● **EXTRACTED RECORDS**
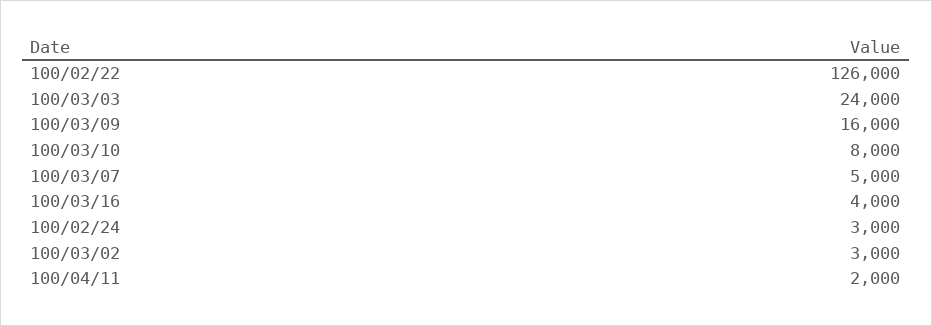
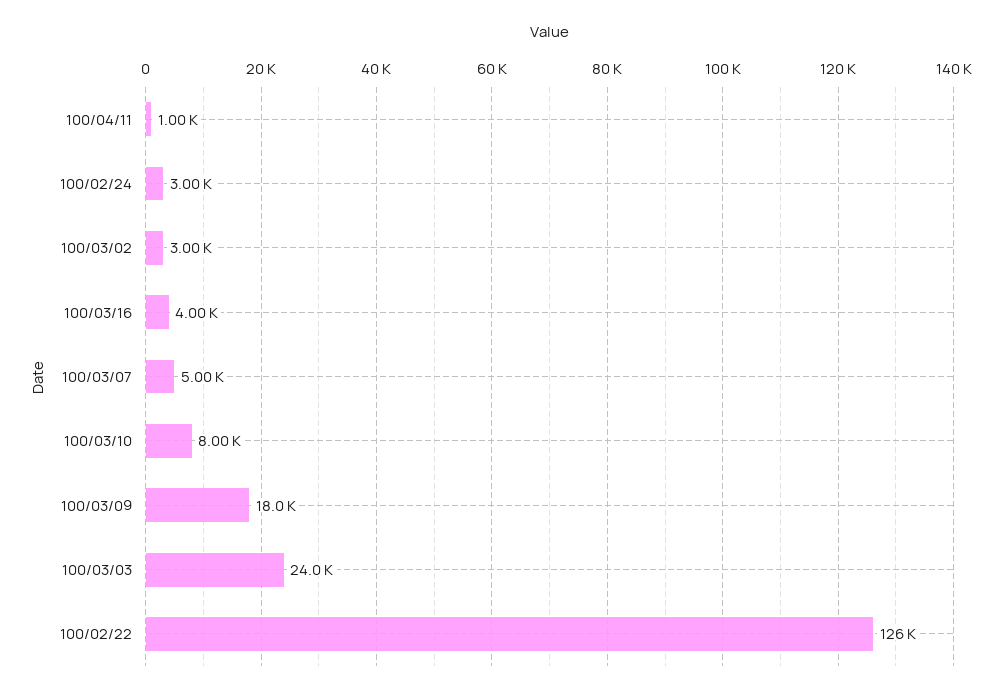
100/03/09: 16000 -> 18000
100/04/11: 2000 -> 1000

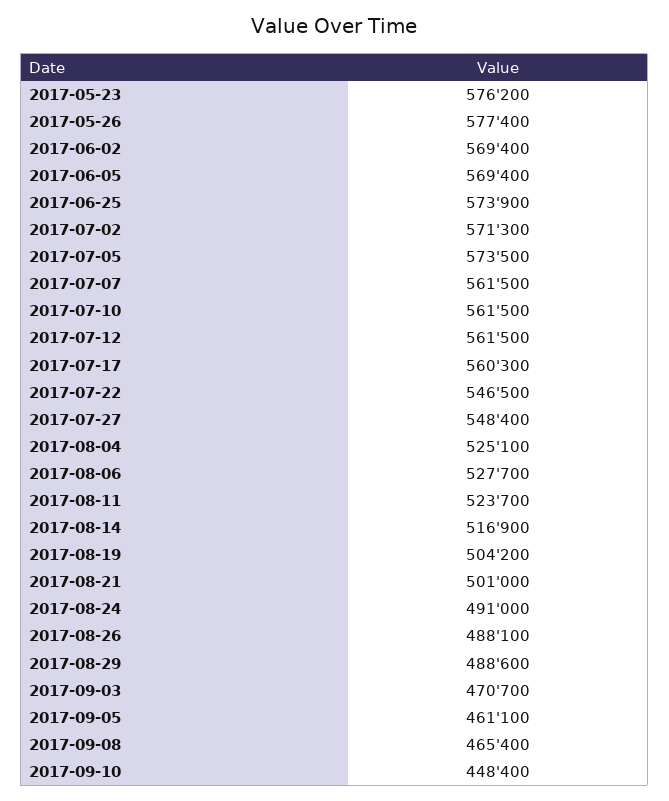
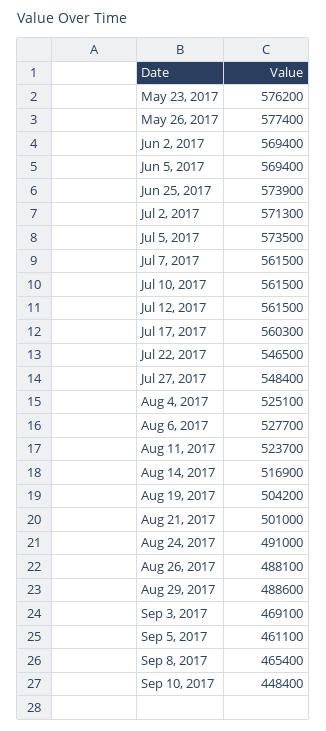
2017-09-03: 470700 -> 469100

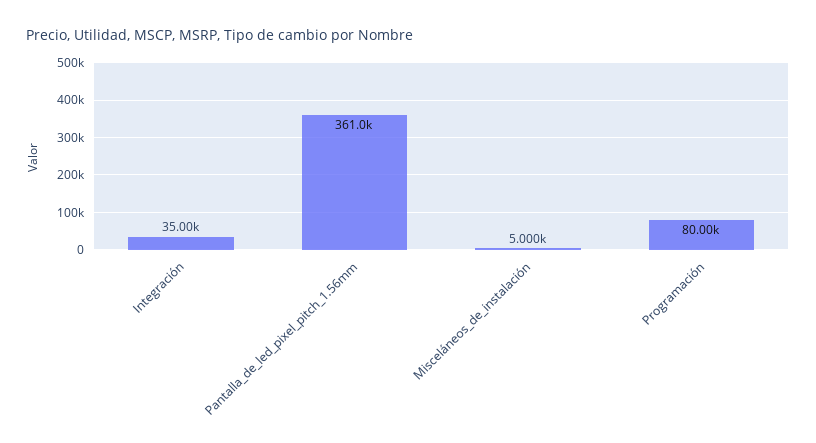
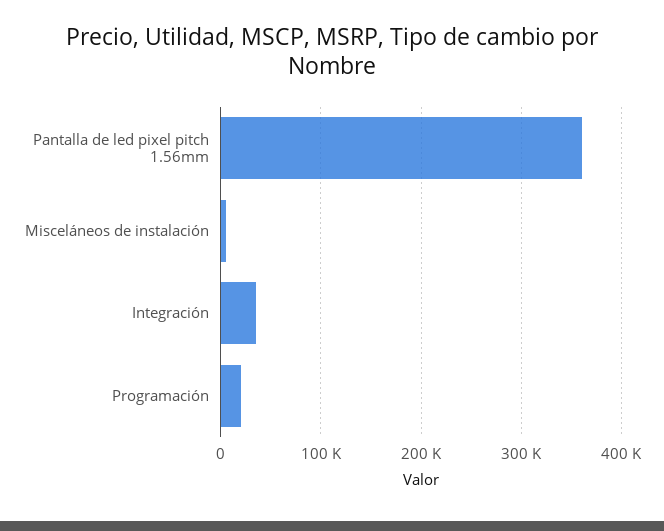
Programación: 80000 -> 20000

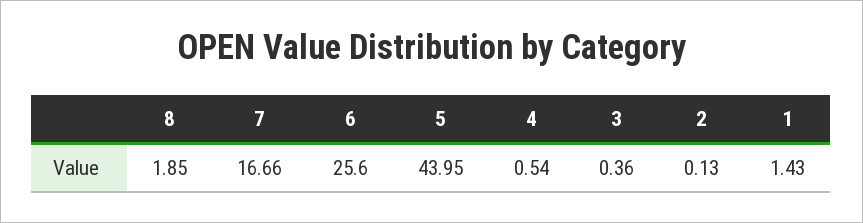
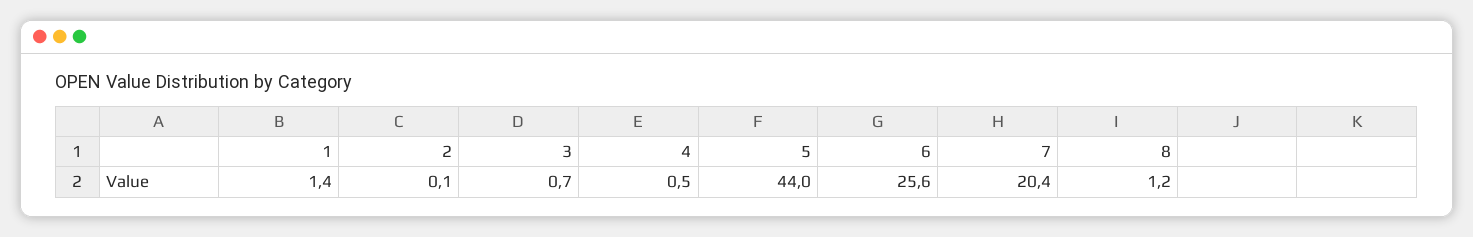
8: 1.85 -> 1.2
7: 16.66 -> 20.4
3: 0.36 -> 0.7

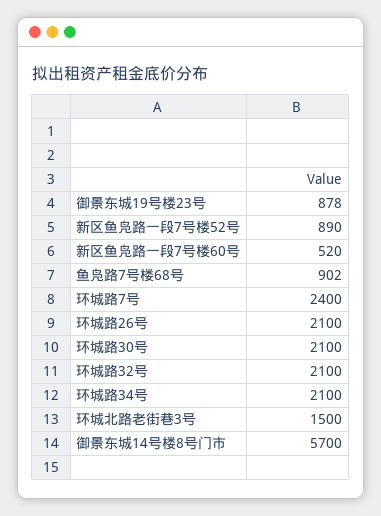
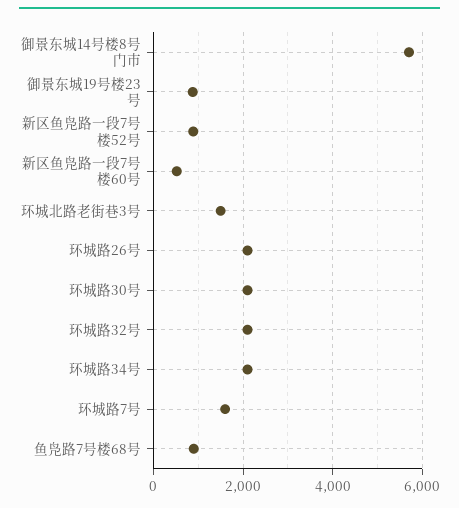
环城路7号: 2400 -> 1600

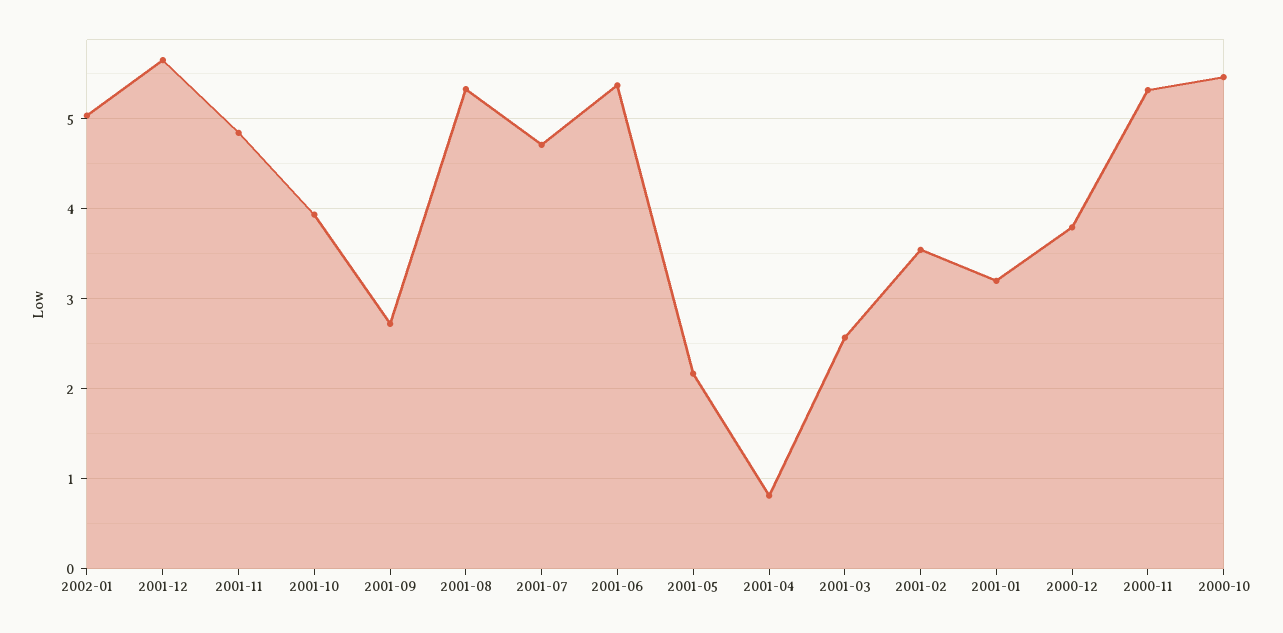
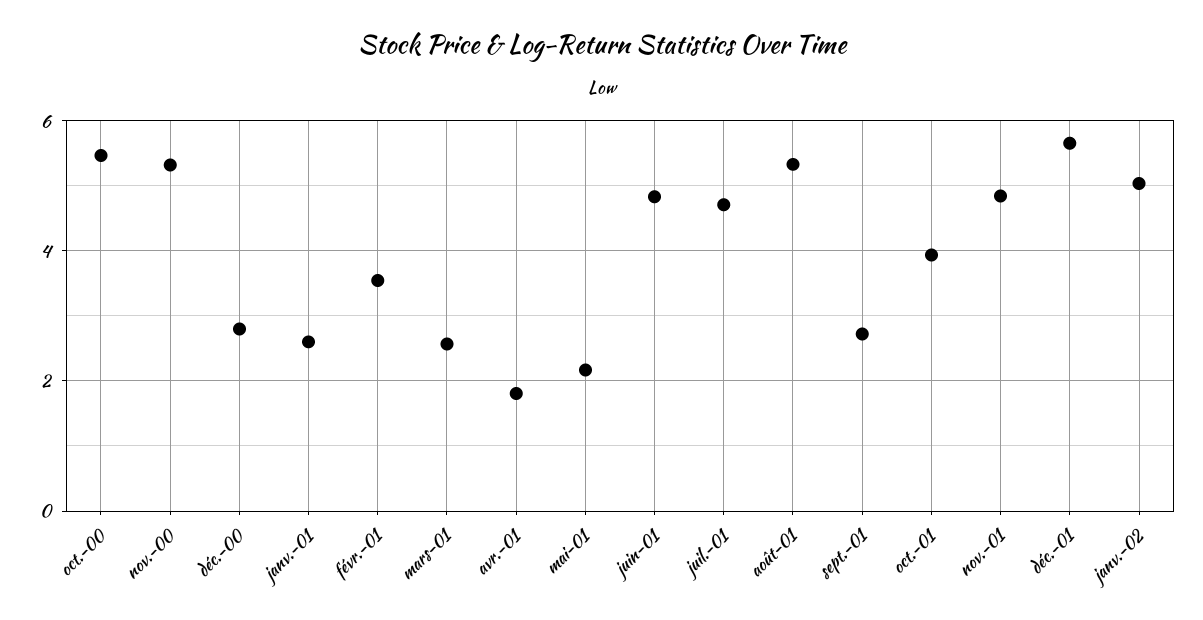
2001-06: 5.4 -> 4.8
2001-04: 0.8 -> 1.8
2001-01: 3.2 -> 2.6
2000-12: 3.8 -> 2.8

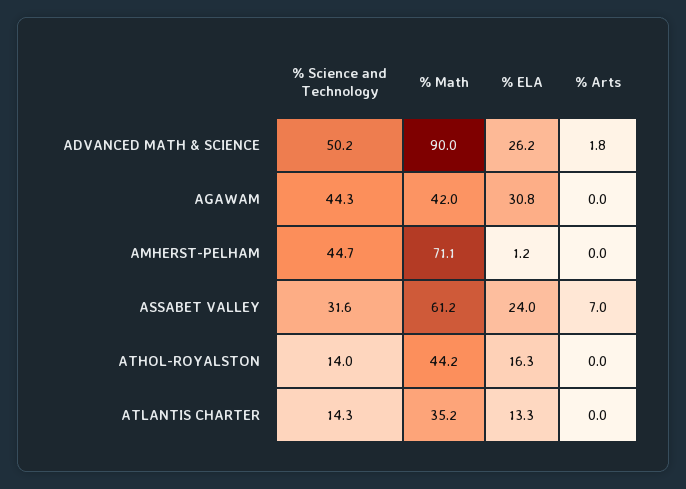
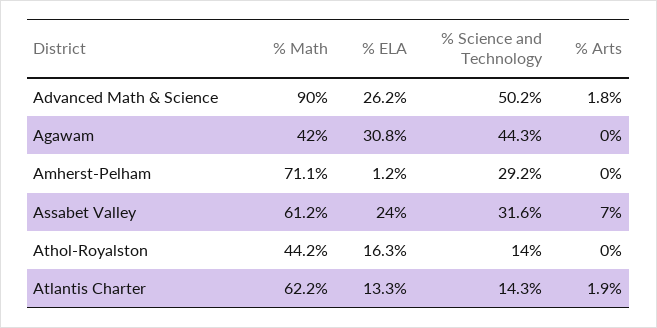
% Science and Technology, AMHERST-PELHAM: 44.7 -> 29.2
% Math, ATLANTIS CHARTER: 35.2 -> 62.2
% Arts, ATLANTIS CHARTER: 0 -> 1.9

● **EXERCISE BRIEF**
Both the line containing "2017-09-03: 470700 -> 469100" and the last line of the records above belong in the exact copy, along with every line between them; pictures do not.

● **YOUR SOLUTION**
2017-09-03: 470700 -> 469100

Programación: 80000 -> 20000

8: 1.85 -> 1.2
7: 16.66 -> 20.4
3: 0.36 -> 0.7

环城路7号: 2400 -> 1600

2001-06: 5.4 -> 4.8
2001-04: 0.8 -> 1.8
2001-01: 3.2 -> 2.6
2000-12: 3.8 -> 2.8

% Science and Technology, AMHERST-PELHAM: 44.7 -> 29.2
% Math, ATLANTIS CHARTER: 35.2 -> 62.2
% Arts, ATLANTIS CHARTER: 0 -> 1.9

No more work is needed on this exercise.